Niesha Griffith, RPh, MS, FASHP, Advising Partner at McGivney Global Advisors, spoke of the complex decision-making process associated with the integration of CAR T-cell therapies into her organization’s system. She explained that it is vitally important that everyone at the organization understand their roles in the process. She also noted that, because of the logistics involved, the integration of CAR-T therapy has led to improved collaboration and communication among departments that didn’t interact much in the past. “I think the launch of CAR-T was a game-changer in terms of how we provide care. It’s good that we spent so much time and resources on this, because the next one is going to be easier,” she said.
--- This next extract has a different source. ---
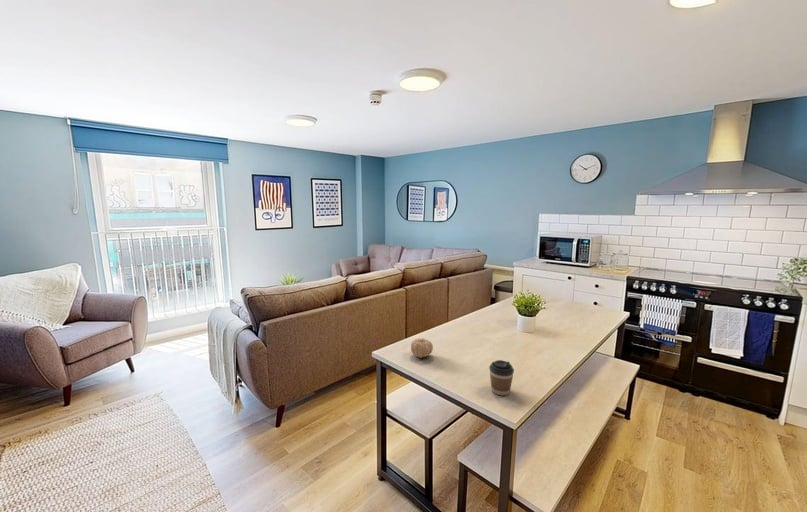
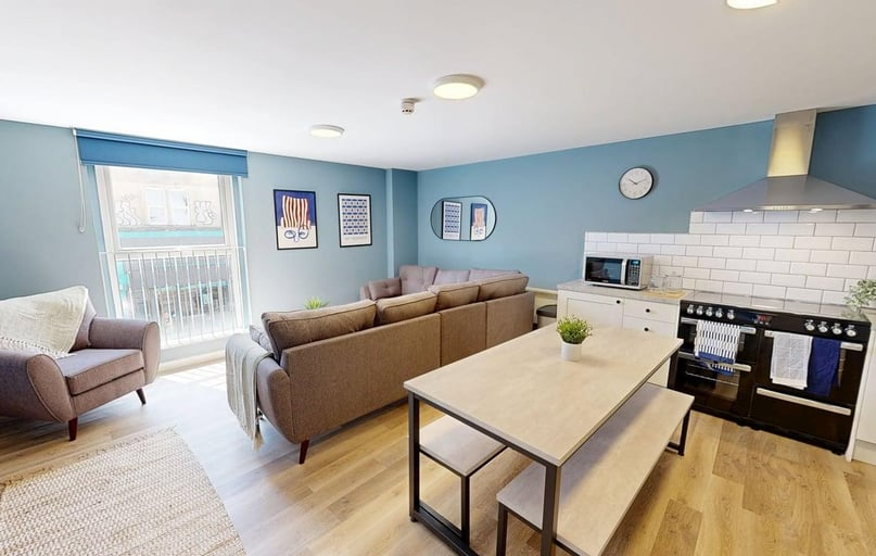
- coffee cup [488,359,515,396]
- fruit [410,337,434,359]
Marc Earl, PharmD, BCOP, Assistant Director, Pharmacy, Cleveland Clinic, said that the integration of high-cost novel therapies has become very complicated. “We have approximately 15 to 20 people who are helping to manage the CAR T-cell process from delivery, storage, regulatory, pharmacy, so it is incredibly complex. We want to be able to provide the highest level of care and our physicians want to use products that are newly approved and very effective, so the challenge is to balance the financial aspect with these other aspects because we have to remain solvent,” he said.
Myla Maloney, Vice President, Strategic Supplier Engagement at Premier, Inc, shared how her organization can provide data to help patients, hospitals, and manufacturers in the decision-making process. “Real-world evidence is what is going to tell you what is happening from an operation, financial, and clinical perspective. We have a healthcare database that represents 1000 hospitals and hospital outpatient entities that allows them to look for trends that cannot be seen with randomized, controlled trials. We are looking at gene therapies and utilization of the database and what is happening with systems that are using it. It gives them utilization of clinical data as well as very valuable cost data that allow us, in collaboration with others, to do some analysis on it. This, in turn, allows us to go back to these hospitals and advise them of what they should be doing,” she said.